_PROBLEM DETAILS_
Images in the data are to be skipped, while every line is restated exactly as written.

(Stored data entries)
★ ★ ★ ★
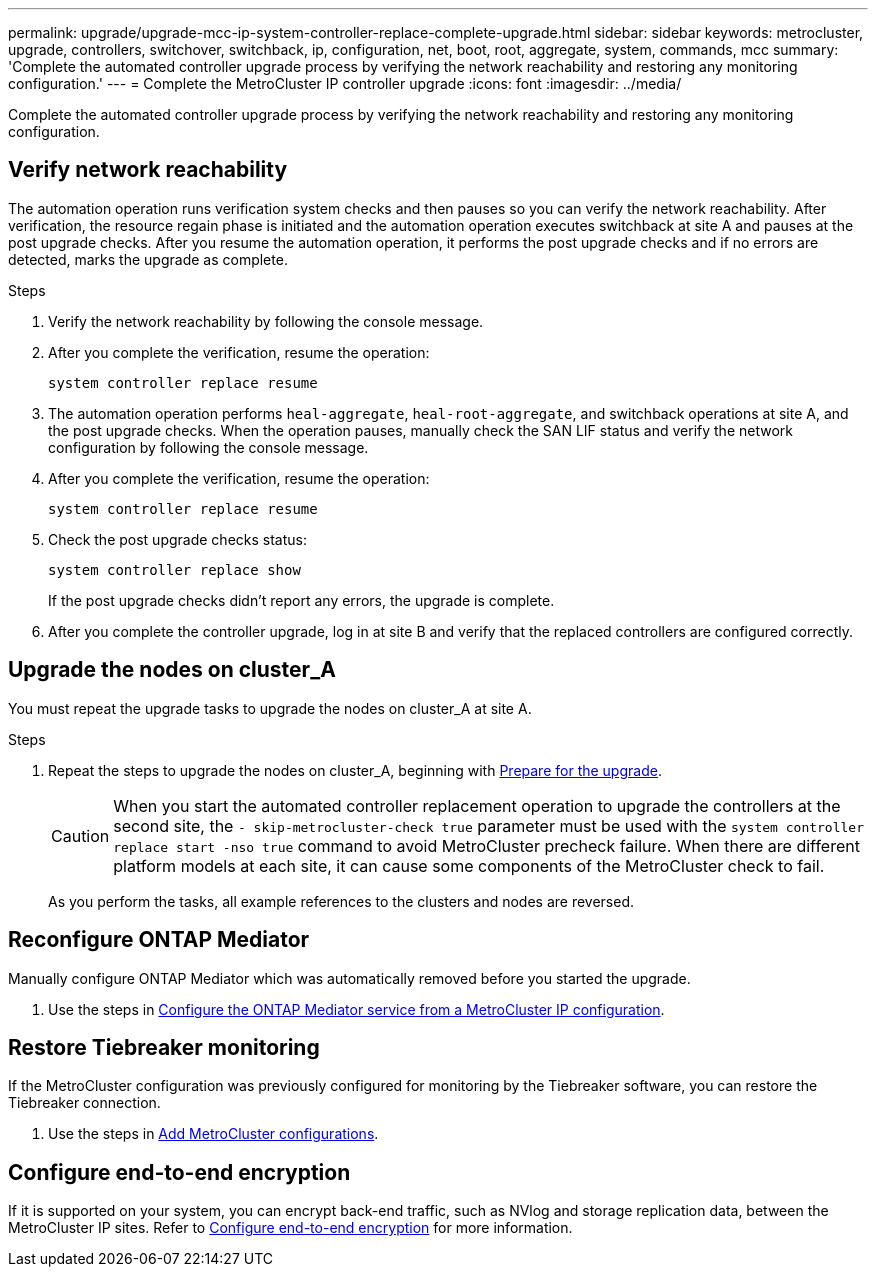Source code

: ---
permalink: upgrade/upgrade-mcc-ip-system-controller-replace-complete-upgrade.html
sidebar: sidebar
keywords: metrocluster, upgrade, controllers, switchover, switchback, ip, configuration, net, boot, root, aggregate, system, commands, mcc
summary: 'Complete the automated controller upgrade process by verifying the network reachability and restoring any monitoring configuration.'
---
= Complete the MetroCluster IP controller upgrade
:icons: font
:imagesdir: ../media/

[.lead]
Complete the automated controller upgrade process by verifying the network reachability and restoring any monitoring configuration.   

== Verify network reachability 

The automation operation runs verification system checks and then pauses so you can verify the network reachability. After verification, the resource regain phase is initiated and the automation operation executes switchback at site A and pauses at the post upgrade checks. After you resume the automation operation, it performs the post upgrade checks and if no errors are detected, marks the upgrade as complete.

.Steps

.	Verify the network reachability by following the console message.
.	After you complete the verification, resume the operation:
+
`system controller replace resume`
.	The automation operation performs `heal-aggregate`, `heal-root-aggregate`, and switchback operations at site A, and the post upgrade checks. When the operation pauses, manually check the SAN LIF status and verify the network configuration by following the console message.
.	After you complete the verification, resume the operation:
+
`system controller replace resume`

.	Check the post upgrade checks status:
+
`system controller replace show`
+
If the post upgrade checks didn't report any errors, the upgrade is complete.

.	After you complete the controller upgrade, log in at site B and verify that the replaced controllers are configured correctly.

== Upgrade the nodes on cluster_A

You must repeat the upgrade tasks to upgrade the nodes on cluster_A at site A.

.Steps

. Repeat the steps to upgrade the nodes on cluster_A, beginning with link:upgrade-mcc-ip-system-controller-replace-supported-platforms.html[Prepare for the upgrade].
+
CAUTION: When you start the automated controller replacement operation to upgrade the controllers at the second site, the  `- skip-metrocluster-check true` parameter must be used with the `system controller replace start -nso true` command to avoid MetroCluster precheck failure. When there are different platform models at each site, it can cause some components of the MetroCluster check to fail.
+
As you perform the tasks, all example references to the clusters and nodes are reversed.

== Reconfigure ONTAP Mediator 

Manually configure ONTAP Mediator which was automatically removed before you started the upgrade. 

. Use the steps in link:../install-ip/task_configuring_the_ontap_mediator_service_from_a_metrocluster_ip_configuration.html[Configure the ONTAP Mediator service from a MetroCluster IP configuration]. 

==  Restore Tiebreaker monitoring

If the MetroCluster configuration was previously configured for monitoring by the Tiebreaker software, you can restore the Tiebreaker connection.

. Use the steps in http://docs.netapp.com/ontap-9/topic/com.netapp.doc.hw-metrocluster-tiebreaker/GUID-7259BCA4-104C-49C6-BAD0-1068CA2A3DA5.html[Add MetroCluster configurations].


== Configure end-to-end encryption

If it is supported on your system, you can encrypt back-end traffic, such as NVlog and storage replication data, between the MetroCluster IP sites. Refer to link:../maintain/task-configure-encryption.html[Configure end-to-end encryption] for more information.

// 2024 Jan 27, ONTAPDOC-2651
// 2024 Nov 12, ONTAPDOC-2351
★ ★ ★ ★
_RESPONSE_
Source code

: ---
permalink: upgrade/upgrade-mcc-ip-system-controller-replace-complete-upgrade.html
sidebar: sidebar
keywords: metrocluster, upgrade, controllers, switchover, switchback, ip, configuration, net, boot, root, aggregate, system, commands, mcc
summary: 'Complete the automated controller upgrade process by verifying the network reachability and restoring any monitoring configuration.'
---
= Complete the MetroCluster IP controller upgrade
:icons: font
:imagesdir: ../media/

[.lead]
Complete the automated controller upgrade process by verifying the network reachability and restoring any monitoring configuration.   

== Verify network reachability 

The automation operation runs verification system checks and then pauses so you can verify the network reachability. After verification, the resource regain phase is initiated and the automation operation executes switchback at site A and pauses at the post upgrade checks. After you resume the automation operation, it performs the post upgrade checks and if no errors are detected, marks the upgrade as complete.

.Steps

.	Verify the network reachability by following the console message.
.	After you complete the verification, resume the operation:
+
`system controller replace resume`
.	The automation operation performs `heal-aggregate`, `heal-root-aggregate`, and switchback operations at site A, and the post upgrade checks. When the operation pauses, manually check the SAN LIF status and verify the network configuration by following the console message.
.	After you complete the verification, resume the operation:
+
`system controller replace resume`

.	Check the post upgrade checks status:
+
`system controller replace show`
+
If the post upgrade checks didn't report any errors, the upgrade is complete.

.	After you complete the controller upgrade, log in at site B and verify that the replaced controllers are configured correctly.

== Upgrade the nodes on cluster_A

You must repeat the upgrade tasks to upgrade the nodes on cluster_A at site A.

.Steps

. Repeat the steps to upgrade the nodes on cluster_A, beginning with link:upgrade-mcc-ip-system-controller-replace-supported-platforms.html[Prepare for the upgrade].
+
CAUTION: When you start the automated controller replacement operation to upgrade the controllers at the second site, the  `- skip-metrocluster-check true` parameter must be used with the `system controller replace start -nso true` command to avoid MetroCluster precheck failure. When there are different platform models at each site, it can cause some components of the MetroCluster check to fail.
+
As you perform the tasks, all example references to the clusters and nodes are reversed.

== Reconfigure ONTAP Mediator 

Manually configure ONTAP Mediator which was automatically removed before you started the upgrade. 

. Use the steps in link:../install-ip/task_configuring_the_ontap_mediator_service_from_a_metrocluster_ip_configuration.html[Configure the ONTAP Mediator service from a MetroCluster IP configuration]. 

==  Restore Tiebreaker monitoring

If the MetroCluster configuration was previously configured for monitoring by the Tiebreaker software, you can restore the Tiebreaker connection.

. Use the steps in http://docs.netapp.com/ontap-9/topic/com.netapp.doc.hw-metrocluster-tiebreaker/GUID-7259BCA4-104C-49C6-BAD0-1068CA2A3DA5.html[Add MetroCluster configurations].


== Configure end-to-end encryption

If it is supported on your system, you can encrypt back-end traffic, such as NVlog and storage replication data, between the MetroCluster IP sites. Refer to link:../maintain/task-configure-encryption.html[Configure end-to-end encryption] for more information.

// 2024 Jan 27, ONTAPDOC-2651
// 2024 Nov 12, ONTAPDOC-2351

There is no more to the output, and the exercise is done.